Bladder is filled with sterile saline for visualization of ureteral orifices.

Guidewire Placement:

A guidewire is introduced into each ureter under direct vision.

Stent Insertion:

Ureteral stents (typically 6–8 Fr) are advanced over the guidewire into the ureter up to the renal pelvis.

Proper positioning is confirmed by observing the distal coil in the bladder.

Securing the Stents:

Stents remain in place during the hysterectomy to allow visual and tactile identification of ureters.

Laparoscopic Hysterectomy Procedure

Port Placement:

Umbilical 10–12 mm camera port.

Two 5 mm lateral working ports.

Optional 5 mm suprapubic port for uterine manipulation.

Surgical Steps:

Diagnostic Laparoscopy: Survey abdomen and pelvis for adhesions or pathology.

Adhesiolysis: Carefully release adhesions around the uterus, bladder, and ureters.

Dissection:

Round ligaments coagulated and transected.

Broad ligament opened; ureters identified and protected, facilitated by stents.

Uterine arteries ligated near their origin.

Colpotomy: Circumferential incision around the cervix for uterine removal.

Vaginal Cuff Closure: Laparoscopic closure using absorbable sutures.

Role of Ureteral Stents During Surgery

Enhanced ureteral visualization: Stents help delineate the ureter path.

Tactile feedback: Surgeons can feel the stent when dissecting near ureters.

Early recognition of injury: Intraoperative ureteral compromise is identified by urine leakage around stents or change in stent position.

Prevention of ligation or thermal injury during coagulation and transection of vessels.

Postoperative Care

Early ambulation and oral intake encouraged.

Pain managed with NSAIDs; opioids if needed.

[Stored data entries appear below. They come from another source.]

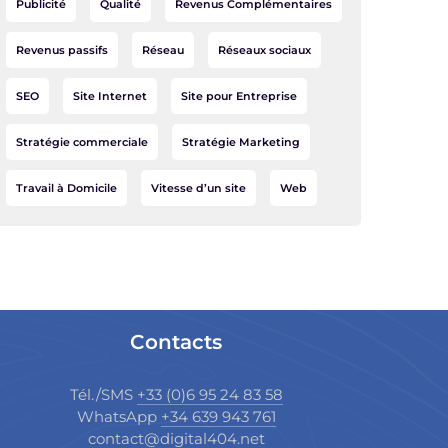
Publicité
Qualité
Revenus Complémentaires
Revenus passifs
Réseau
Réseaux sociaux
SEO
Site Internet
Site pour Entreprise
Stratégie commerciale
Stratégie Marketing
Travail à Domicile
Vitesse d’un site
Web
Contacts
Tél./SMS
+33 (0)6 95 24 83 58
WhatsApp
+34 639 943 761
contact@digital404.net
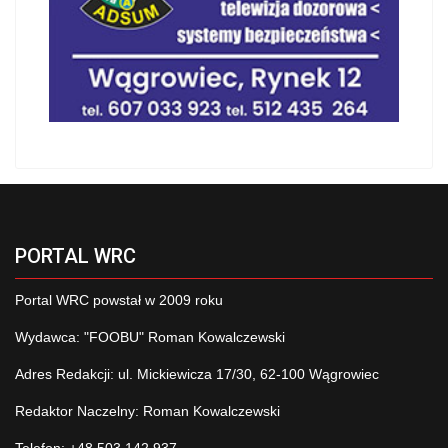
PORTAL WRC
Portal WRC powstał w 2009 roku
Wydawca: "FOOBU" Roman Kowalczewski
Adres Redakcji: ul. Mickiewicza 17/30, 62-100 Wągrowiec
Redaktor Naczelny: Roman Kowalczewski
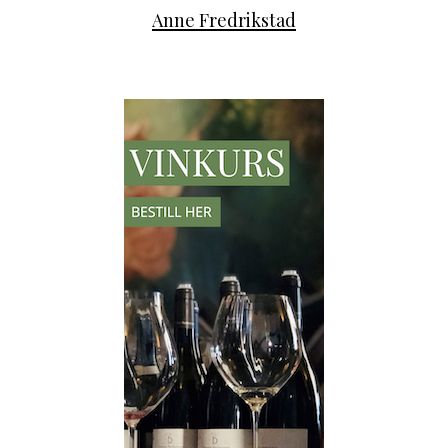
Anne Fredrikstad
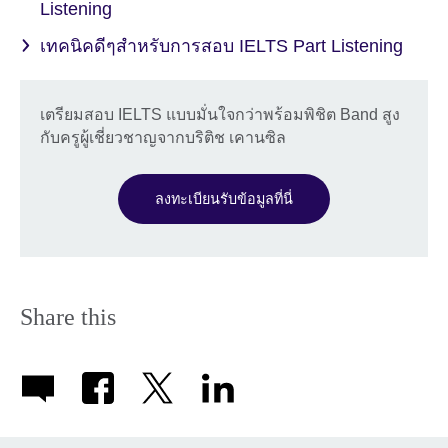
Listening
เทคนิคดีๆสำหรับการสอบ IELTS Part Listening
เตรียมสอบ IELTS แบบมั่นใจกว่าพร้อมพิชิต Band สูง
กับครูผู้เชี่ยวชาญจากบริติช เคานซิล
ลงทะเบียนรับข้อมูลที่นี่
Share this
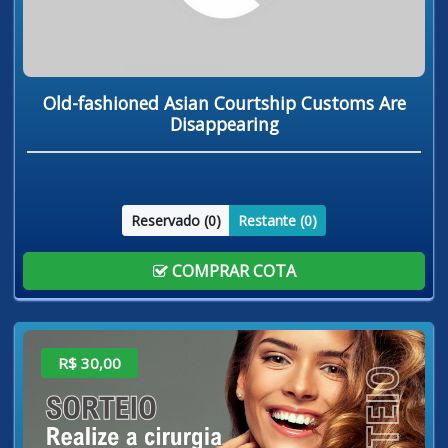
Old-fashioned Asian Courtship Customs Are
Disappearing
Reservado (
0
)
Restante (
0
)
COMPRAR COTA
R$ 30,00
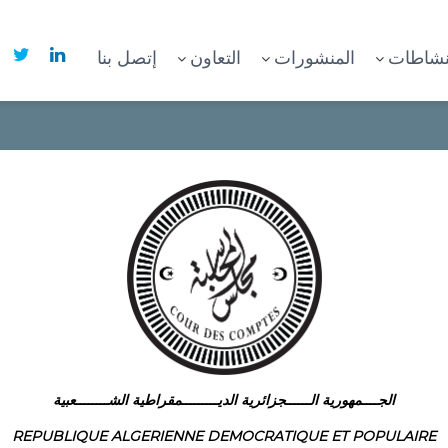
نشاطات
المنشورات
التعاون
إتصل بنا
الجــــمهورية الــــــجزائرية الديـــــــــمقراطية الشــــــــعبية
REPUBLIQUE ALGERIENNE DEMOCRATIQUE ET POPULAIRE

Foley catheter typically removed within 24 hours.

Ureteral stents may be removed 1–2 weeks postoperatively depending on the surgeon’s preference.

Monitor for hematuria, flank pain, urinary tract infection, or urinary obstruction.

Advantages

Minimally invasive approach reduces postoperative pain and recovery time.

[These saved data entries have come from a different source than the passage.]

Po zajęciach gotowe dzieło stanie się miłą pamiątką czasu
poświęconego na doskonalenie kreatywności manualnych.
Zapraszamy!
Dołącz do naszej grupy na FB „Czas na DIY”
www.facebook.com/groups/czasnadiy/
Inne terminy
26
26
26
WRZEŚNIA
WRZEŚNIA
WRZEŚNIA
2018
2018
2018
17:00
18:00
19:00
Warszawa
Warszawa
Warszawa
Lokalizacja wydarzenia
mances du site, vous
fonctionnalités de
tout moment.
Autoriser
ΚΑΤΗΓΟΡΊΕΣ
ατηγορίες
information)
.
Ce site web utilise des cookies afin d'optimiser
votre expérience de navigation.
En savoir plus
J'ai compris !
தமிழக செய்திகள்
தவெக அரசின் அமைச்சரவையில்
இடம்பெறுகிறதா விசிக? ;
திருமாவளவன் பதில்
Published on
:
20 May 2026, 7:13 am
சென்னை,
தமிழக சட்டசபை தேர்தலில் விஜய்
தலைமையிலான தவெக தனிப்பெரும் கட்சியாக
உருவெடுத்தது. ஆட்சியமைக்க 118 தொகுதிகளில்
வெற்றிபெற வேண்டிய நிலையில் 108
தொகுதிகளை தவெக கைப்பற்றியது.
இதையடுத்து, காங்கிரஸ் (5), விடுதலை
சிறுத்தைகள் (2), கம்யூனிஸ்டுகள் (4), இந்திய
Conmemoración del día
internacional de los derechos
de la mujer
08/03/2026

Reduced risk of ureteral injury in complex pelvic surgeries.

Enhanced safety in patients with distorted pelvic anatomy.

Early identification and management of intraoperative ureteral injury.

Better cosmetic outcome compared to open hysterectomy.

Complications

Ureteral stent-related: Hematuria, infection, dysuria, stent migration.

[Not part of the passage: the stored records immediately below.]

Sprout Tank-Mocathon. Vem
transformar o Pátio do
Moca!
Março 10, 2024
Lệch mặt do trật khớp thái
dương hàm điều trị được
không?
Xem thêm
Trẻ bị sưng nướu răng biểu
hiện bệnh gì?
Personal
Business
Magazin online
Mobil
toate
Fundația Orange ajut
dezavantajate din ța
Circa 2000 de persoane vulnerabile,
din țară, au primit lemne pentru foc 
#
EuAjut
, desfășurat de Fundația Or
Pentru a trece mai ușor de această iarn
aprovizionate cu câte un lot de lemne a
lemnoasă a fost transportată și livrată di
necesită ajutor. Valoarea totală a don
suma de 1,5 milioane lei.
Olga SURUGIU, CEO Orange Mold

Surgical: Bleeding, bladder or bowel injury, vaginal cuff dehiscence.

Prevention: Careful cystoscopic technique, meticulous dissection, proper stent placement.

Conclusion

Laparoscopic hysterectomy with ureteral stent placement is a safe and effective approach for women undergoing complex pelvic surgery. Stents provide critical guidance for ureter identification, reducing the risk of injury and improving surgical outcomes.

In elderly or high-risk patients, this combined technique offers minimal invasiveness, faster recovery, enhanced safety, and reliable uterine removal, representing a modern standard in advanced gynecologic surgery.